Saturday, November 14, 2009

How often should I feed my carnivorous plants?

I've recently bought a Venus Flytrap, and Sundew and a Pitcher plant. I'm going to put the Sundew and Pitcher by my pond (lots of annoying buzzing insects to chomp on) and was thinking of having the Flytrap in the kitchen.

Assuming that I don't get a lot of flys in the kitchen, how often should I be thinking of feeding the Flytrap? I already have a source of suitable food (wax worms over the internet).

And how often should the other 2 be feeding to be healthy (assuming everything else is ok)?

How often should I feed my carnivorous plants?
Certainly one fresh fly a week is good but you can't really over-feed fly-traps. The traps will only trigger 2 or 3 times at most.

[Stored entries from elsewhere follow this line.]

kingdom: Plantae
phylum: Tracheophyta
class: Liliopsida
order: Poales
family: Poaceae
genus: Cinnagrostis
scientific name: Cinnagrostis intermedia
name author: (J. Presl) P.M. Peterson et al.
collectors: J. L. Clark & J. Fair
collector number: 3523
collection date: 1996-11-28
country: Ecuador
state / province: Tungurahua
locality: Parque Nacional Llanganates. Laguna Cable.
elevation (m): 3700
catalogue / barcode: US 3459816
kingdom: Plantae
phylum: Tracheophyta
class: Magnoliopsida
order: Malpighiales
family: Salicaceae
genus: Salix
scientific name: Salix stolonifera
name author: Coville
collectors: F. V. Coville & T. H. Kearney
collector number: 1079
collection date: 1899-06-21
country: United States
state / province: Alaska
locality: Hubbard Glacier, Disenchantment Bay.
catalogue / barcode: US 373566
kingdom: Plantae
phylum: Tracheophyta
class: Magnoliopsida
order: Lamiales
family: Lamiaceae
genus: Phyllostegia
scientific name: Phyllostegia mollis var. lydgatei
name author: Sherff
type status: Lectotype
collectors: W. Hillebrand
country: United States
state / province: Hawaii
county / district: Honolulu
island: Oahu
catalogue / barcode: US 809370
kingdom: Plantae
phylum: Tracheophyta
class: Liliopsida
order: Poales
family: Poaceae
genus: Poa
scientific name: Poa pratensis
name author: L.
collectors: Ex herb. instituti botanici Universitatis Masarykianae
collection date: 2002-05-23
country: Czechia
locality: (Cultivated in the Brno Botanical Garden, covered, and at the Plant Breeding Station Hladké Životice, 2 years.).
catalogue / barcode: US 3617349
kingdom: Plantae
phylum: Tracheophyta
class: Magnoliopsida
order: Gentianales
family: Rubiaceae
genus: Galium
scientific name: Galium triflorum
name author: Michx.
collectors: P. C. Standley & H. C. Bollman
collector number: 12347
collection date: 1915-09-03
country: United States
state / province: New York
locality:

Mine live on the outside window-sill for most of the year and the amount they catch varies, but the more successful they are the bigger and better the new traps tend to be and the better the chance it has of producing a flower stalk. Mind you I do tend to snip the flower stalks before they get started as they take a lot of energy away from the plant and slows the growth of new traps.

During winter months they tend to die back and will obviously eat less - if at all. As long as they've eaten reasonably well in the summer months they should keep coming back year after year.

As for feeding them meat, opinion is divided. Part of the digestive mechanism comes from the struggling of the victim which stimulates the trap to tighten and produce more digestive fluids. At the very least do not feed them on insects which have been dead a while.

Other useful care tips are to never make the traps close artificially - they'll die - and never use fresh tap water or fertilisers - the soluble salts kill them.

Also, despite instructions saying that you must use sphagnum moss, you can re-pot them in peat - just make sure it's been thoroughly washed through with rain-water or demineralised water first

Enjoy !
Reply:The two outdoor plants shouldn't need to be fed by you - they will take care of it for themselves.

The flytrap will need one bug/week if you keep it indoors where no bugs are available. An ant will do just fine.

Remember carnivorous plants also need sunlight. Keep the flytrap in higher humidity and heat.
Reply:Raw hamburger or flies. As soon as it opens put more food in. It'll grow faster that way.
Reply:one finger a day.
Reply:Lots of advice here - just an extra thought, most carnivorous plants that you buy at garden centres in UK are not frost hardy - perhaps you should keep them in pots, and bring them indoors for the Winter.
Reply:Aren't they old enough to feed themselves. Just buy yourself a cow or chicken and tie it up next to your plants.
Reply:Just feed them a tiny piece of hamburger about the size of a small pea.

We feed ours one piece about once a week. We have kept it happy for years.
Reply:dont feed them at all. even indoors they will still catch all the food they need for themselves.
Reply:The indoor one will be catching small insects but I give mine a small peice of mince every so often. If rain water is unavailable I use tap water.
Reply:OK, first I assume you are only feeding your plants bugs. That being said, here is a dirty secret: Your plants really do not need to be fed! They will survive perfectly well without you giving them bugs. They may grow a little slower, produce few seeds, etc., but they will live. Furthermore, unless you keep a house so clean that your coworkers like to talk about it behind your back, you actually have quite a few bugs in your house that your plant will get: gnats, roaches, flies, etc. But if you want to feed your plant bugs, a good rule is not to feed it more than about one bug per week. If you want to feed them more often, get more plants.

Experienced carnivorous plant growers may think I'm being too hard on you, and should tell you that you can feed your plants more often. The problem is that it is easy to overdo the feeding. I have found that a long-unfed Venus Flytrap should not be heavily fed right away. Doing so kills several of the leaves and sets the plant back. I would not be surprised if other carnivorous plants are the same way.
Reply:Do not feed them at all.

The ones outside will attract and catch more than enough insects on thier own. As for the venus fly trap, it will be fine too. While you may not see bugs inside your house, they are there.

From ants to gnats to small flys, all houses have small bugs in them.

These plants do not require much fodat all and they will be able to catch all that they need.

On a completely unrelated note, The best thing you can actually do is to put the venus fly trap outside and the sundew inside.

Sundews, being Bog plants actually can be killed if placed in a normal pond. They became carnivorous as a result of living in nutritionally "dead" water. Your pond will probably kill it. Sundews are supposed to be water with distilled water as regular water will burn the roots and kill it.

Also, instead of feeding it insect, while certainly less interesting, the carnivorous plants can be fed using regualar plant food that is diluted to less than 10% of its normal strength (shows just how little they need). But you really dont have to worry about feeding them anything as they will take care of themselves.